The companies say that while they will continue to build their businesses independently of each other, the investment and partnership will also mean that they will be working on products together, with collaborations using DJI’s expertise in unmanned flying vehicles, and Hasselblad’s technical imaging know-how, specifically for the professional market.

apollo_11_hasselblad_on_the_moon“We are honored to be partnering with DJI, the clear technology and market leader in its segment,” said Perry Oosting, Hasselblad’s CEO in a statement. “DJI and Hasselblad are equally enthusiastic about creativity and excellence, and we are looking forward to sharing technical expertise and paving the way for future innovations.”

“Hasselblad and DJI share a passion to provide creative people with cutting-edge, inventive technology to help them take visual storytelling to the next level,” said Frank Wang, DJI’s Founder and CEO in the statement. “With this partnership, we combine our strengths to further push the borders of what’s possible in imaging technology.”

This is an interesting investment for a couple of reasons. On the side of DJI, it’s a mark of the company’s ambitions to build out the image quality on its drones. DJI was an early mover in the area of drones that has taken a leadership position across consumer, industrial and high-end professional categories, and it’s already developed imaging technology as a part of that.
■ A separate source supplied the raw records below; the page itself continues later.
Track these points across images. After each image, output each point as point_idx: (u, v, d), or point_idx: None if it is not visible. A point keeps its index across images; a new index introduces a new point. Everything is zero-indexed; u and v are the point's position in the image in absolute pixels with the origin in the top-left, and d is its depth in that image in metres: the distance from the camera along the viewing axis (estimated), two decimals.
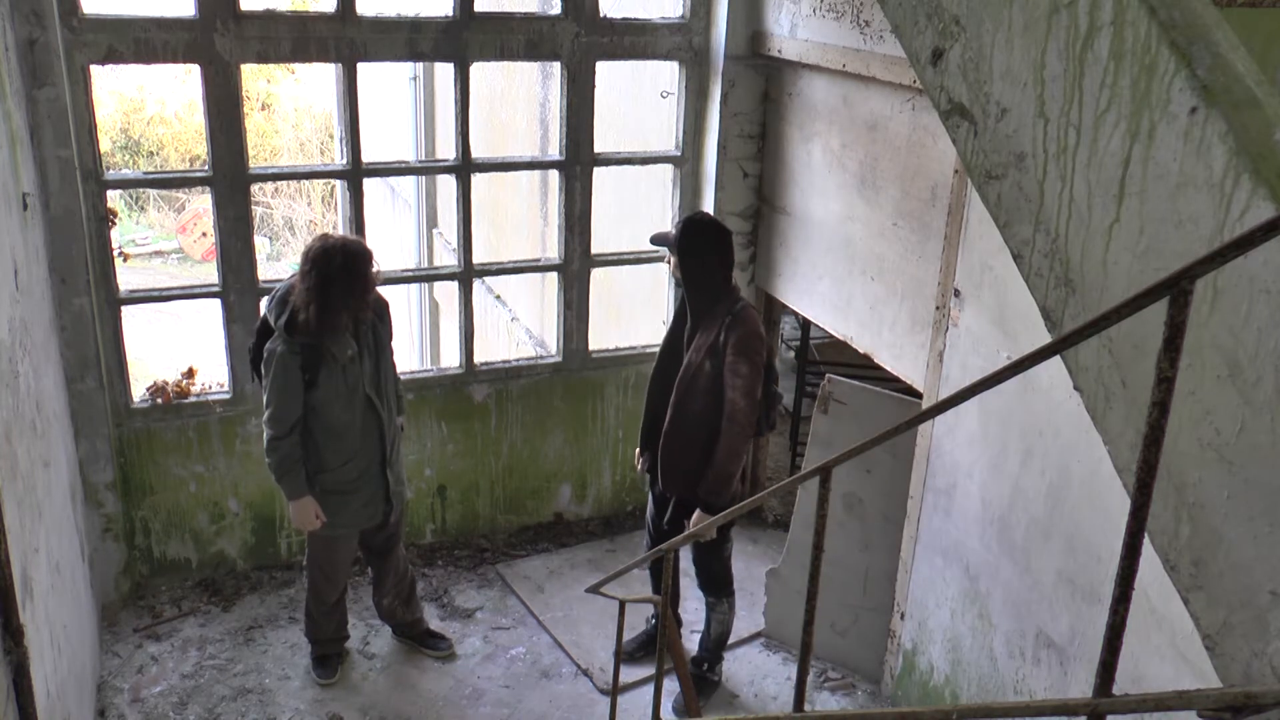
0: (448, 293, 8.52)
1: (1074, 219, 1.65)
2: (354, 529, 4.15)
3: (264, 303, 3.96)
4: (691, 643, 4.57)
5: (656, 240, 4.09)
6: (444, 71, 7.88)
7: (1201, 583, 1.51)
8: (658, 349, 4.24)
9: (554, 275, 5.40)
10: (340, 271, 3.66)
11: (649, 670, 4.21)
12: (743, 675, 4.56)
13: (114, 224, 4.52)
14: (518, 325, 7.67)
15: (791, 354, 7.57)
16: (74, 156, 4.14)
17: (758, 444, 5.76)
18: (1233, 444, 1.44)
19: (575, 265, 5.25)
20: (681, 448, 3.97)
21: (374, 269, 3.78)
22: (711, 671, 4.43)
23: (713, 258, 3.92)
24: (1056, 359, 1.50)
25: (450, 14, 4.64)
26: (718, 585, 4.28)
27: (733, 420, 3.83)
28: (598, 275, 5.40)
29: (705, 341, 3.87)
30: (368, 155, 4.80)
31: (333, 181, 14.17)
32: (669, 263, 4.02)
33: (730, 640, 4.60)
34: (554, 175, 5.28)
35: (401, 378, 4.39)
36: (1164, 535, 1.56)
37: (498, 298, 8.09)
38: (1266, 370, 1.38)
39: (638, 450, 4.33)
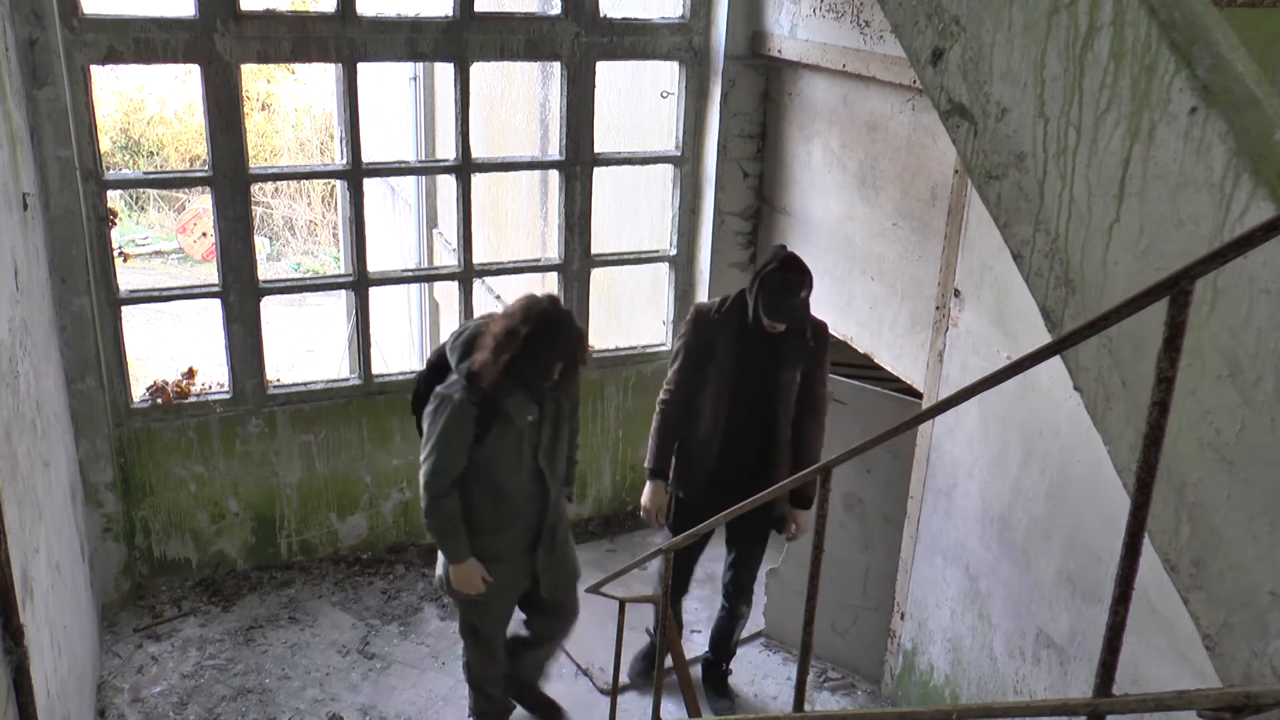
0: (448, 293, 8.52)
1: (1074, 219, 1.65)
2: (498, 601, 3.72)
3: (446, 337, 3.53)
4: (690, 643, 4.57)
5: (796, 314, 3.68)
6: (444, 71, 7.88)
7: (1201, 583, 1.51)
8: (662, 353, 4.10)
9: (554, 275, 5.40)
10: (550, 342, 3.28)
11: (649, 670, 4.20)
12: (743, 675, 4.56)
13: (114, 224, 4.52)
14: None
15: None
16: (74, 156, 4.14)
17: None
18: (1233, 444, 1.45)
19: (575, 265, 5.25)
20: (788, 458, 3.87)
21: (586, 350, 3.44)
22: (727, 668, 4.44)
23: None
24: (1056, 359, 1.50)
25: (450, 14, 4.64)
26: (753, 587, 4.27)
27: (824, 411, 3.90)
28: (598, 275, 5.40)
29: (797, 354, 3.79)
30: (368, 155, 4.79)
31: (333, 181, 14.18)
32: (773, 324, 3.65)
33: None
34: (554, 175, 5.28)
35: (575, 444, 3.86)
36: (1164, 535, 1.56)
37: (498, 298, 8.08)
38: (1266, 370, 1.38)
39: (660, 489, 3.96)
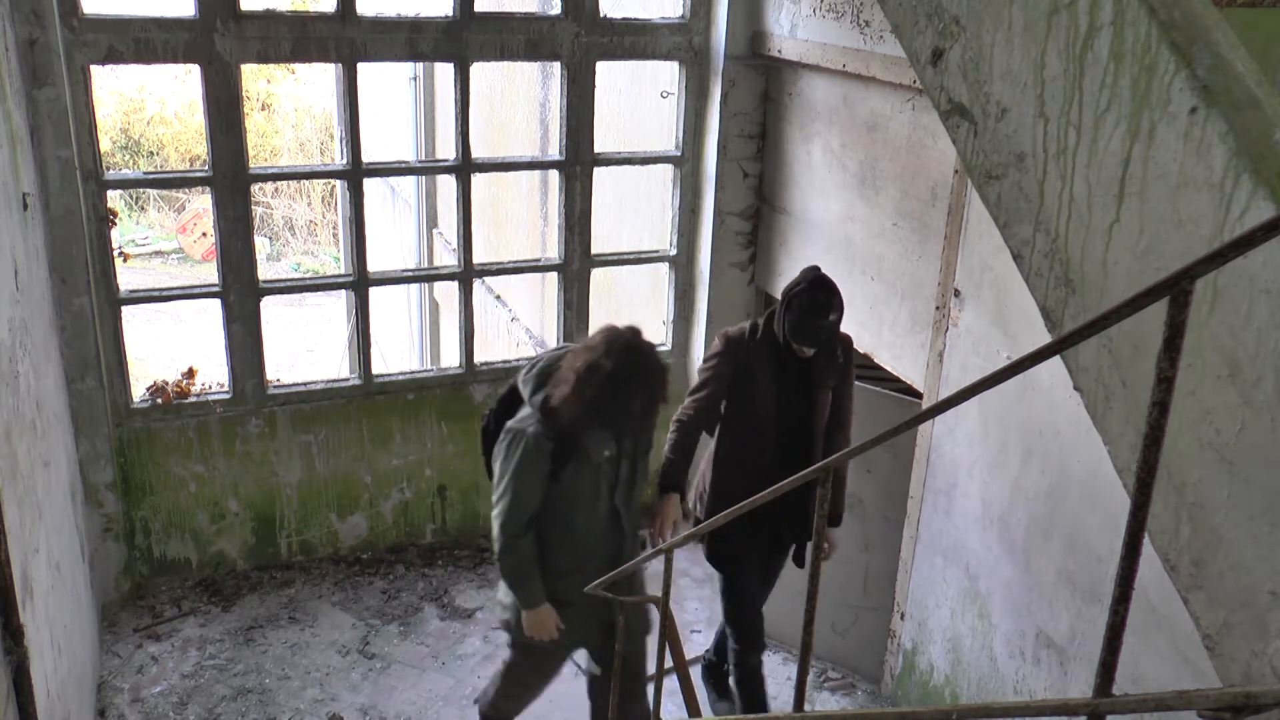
0: (448, 293, 8.53)
1: (1074, 219, 1.65)
2: (559, 650, 3.50)
3: (521, 370, 3.32)
4: (690, 643, 4.57)
5: (823, 336, 3.55)
6: (444, 71, 7.88)
7: (1201, 583, 1.51)
8: (661, 353, 3.80)
9: (554, 275, 5.40)
10: (634, 378, 3.10)
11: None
12: None
13: (114, 224, 4.52)
14: (518, 325, 7.68)
15: None
16: (74, 156, 4.14)
17: None
18: (1233, 444, 1.44)
19: (575, 265, 5.25)
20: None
21: (660, 399, 3.23)
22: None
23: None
24: (1056, 359, 1.50)
25: (450, 14, 4.64)
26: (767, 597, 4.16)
27: (849, 425, 3.80)
28: (598, 275, 5.40)
29: (828, 372, 3.69)
30: (368, 155, 4.80)
31: (333, 181, 14.18)
32: (801, 348, 3.56)
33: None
34: (554, 175, 5.29)
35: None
36: (1164, 535, 1.56)
37: (498, 298, 8.09)
38: (1266, 370, 1.38)
39: (675, 503, 3.66)
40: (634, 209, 6.12)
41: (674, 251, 5.43)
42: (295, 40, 4.43)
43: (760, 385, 3.68)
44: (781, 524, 3.80)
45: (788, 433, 3.72)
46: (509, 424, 3.22)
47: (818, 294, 3.49)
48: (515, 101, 7.85)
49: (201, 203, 16.83)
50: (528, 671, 3.56)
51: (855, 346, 4.57)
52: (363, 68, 4.59)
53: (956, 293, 3.81)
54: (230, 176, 4.50)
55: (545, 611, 3.31)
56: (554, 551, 3.29)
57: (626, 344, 3.10)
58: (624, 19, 4.99)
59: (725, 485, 3.80)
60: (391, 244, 10.65)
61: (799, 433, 3.73)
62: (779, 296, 5.21)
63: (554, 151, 5.30)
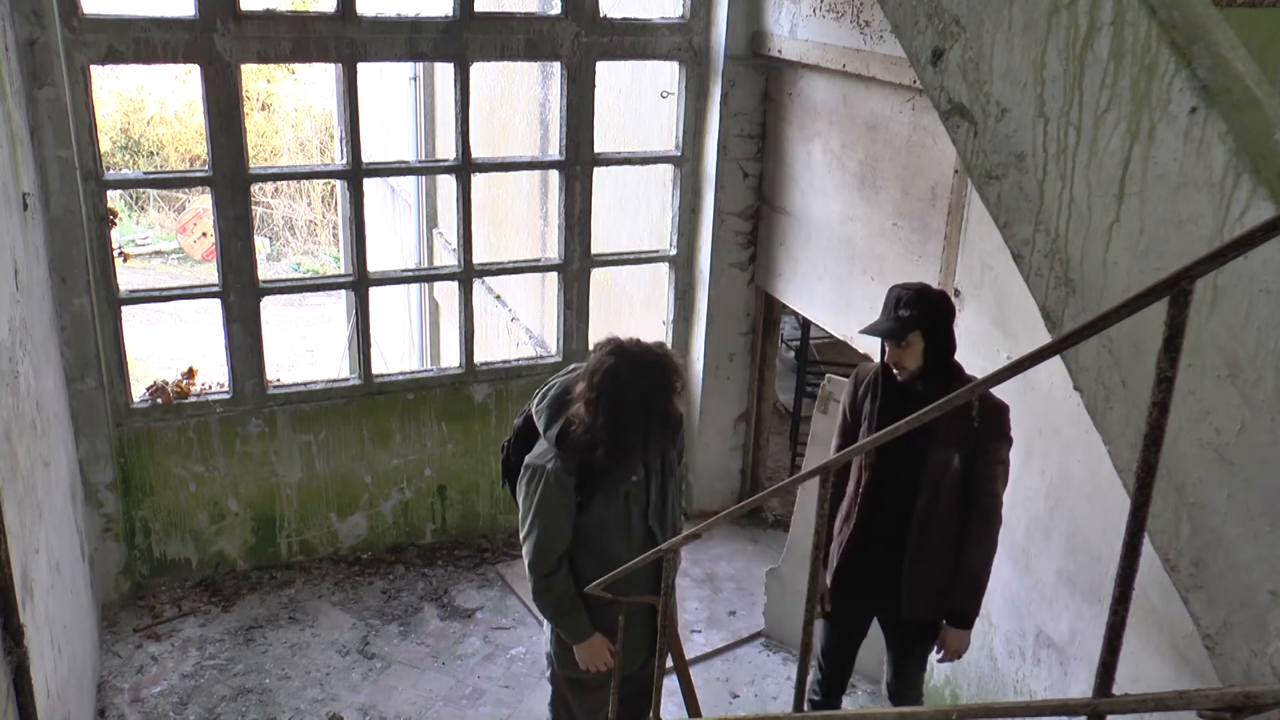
0: (448, 293, 8.53)
1: (1074, 219, 1.65)
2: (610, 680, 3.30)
3: (534, 399, 3.16)
4: (690, 643, 4.57)
5: (881, 332, 3.16)
6: (444, 71, 7.88)
7: (1201, 583, 1.51)
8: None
9: (554, 275, 5.40)
10: (639, 400, 2.90)
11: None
12: (743, 675, 4.56)
13: (114, 224, 4.52)
14: (518, 325, 7.68)
15: (791, 354, 7.58)
16: (74, 156, 4.14)
17: (758, 444, 5.76)
18: (1233, 444, 1.45)
19: (575, 265, 5.25)
20: (933, 559, 3.24)
21: (678, 386, 3.00)
22: None
23: (952, 331, 3.19)
24: (1056, 359, 1.50)
25: (450, 14, 4.64)
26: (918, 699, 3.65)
27: (992, 515, 3.19)
28: (598, 275, 5.40)
29: (951, 431, 3.12)
30: (368, 155, 4.80)
31: (333, 181, 14.18)
32: (889, 351, 3.16)
33: (730, 640, 4.59)
34: (554, 175, 5.29)
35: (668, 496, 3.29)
36: (1164, 535, 1.56)
37: (498, 298, 8.09)
38: (1266, 370, 1.38)
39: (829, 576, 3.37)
40: (634, 209, 6.12)
41: (674, 251, 5.44)
42: (295, 40, 4.43)
43: (863, 422, 3.32)
44: (870, 588, 3.40)
45: (886, 488, 3.28)
46: (528, 459, 3.08)
47: (898, 288, 3.20)
48: (515, 101, 7.85)
49: (201, 203, 16.84)
50: (572, 700, 3.42)
51: (858, 347, 4.57)
52: (363, 68, 4.59)
53: (956, 293, 3.81)
54: (230, 176, 4.50)
55: (597, 641, 3.18)
56: (589, 580, 3.08)
57: (607, 372, 2.90)
58: (624, 19, 4.99)
59: (833, 542, 3.43)
60: (391, 244, 10.65)
61: (900, 493, 3.24)
62: (779, 297, 5.22)
63: (554, 151, 5.30)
But it is coming up against very strong competition at all levels — for example from Parrot in the consumer space, and compatriot Yuneec, which also raised a big round this year backed by Intel.

DJI making strategic investments in the wider ecosystem of components that (literally and figuratively) make the drone market fly may be a way of building the greater market, but it is also a way of locking in the more promising companies that work in the space into DJI’s own ecosystem in a more direct way, above that of its competitors.

This is not the only stake that DJI — which is projected to make $1 billion in sales in 2015 — will take in a third-party business, but it is the first to be made public. “No other investments for us to announce for the time being,” a spokesperson told me.

To be clear, the Canonical partnership also announced this week, which will see a new Ubuntu computer called Manifold embedded on to DJI drones, “was purely a partnership based on technology,” with no financial stake, the spokesperson says.

But there will be more. The company partnered with its investor Accel in May to launch the SkyFund to make investments in unmanned aerial vehicle startups. It’s not clear that Hasselblad is part of the SkyFund portfolio — the fund and Accel get no mention in the official statement about the investment. So this is a signal of how DJI will make direct investments of its own, too.

On the part of Hasselblad, this is an interesting deal, in that it’s taking a very legacy player in the area of imaging and giving it a significant leg up into one of the more cutting-edge areas of photography.

It’s also a sign of the times that Hasselblad is evolving by partnering with a company from the new guard.

Perry Oosting, the company’s CEO, tells TechCrunch that this is the first and only time that the company has taken an outside investment since being founded in 1941: “No other investments or other strategic partnerships present,” he said in an emailed response.

The company is certainly iconic in its field: it was a Hasselblad camera that was used to take the first pictures on the Moon, and its equipment also been used in a number of other NASA space missions.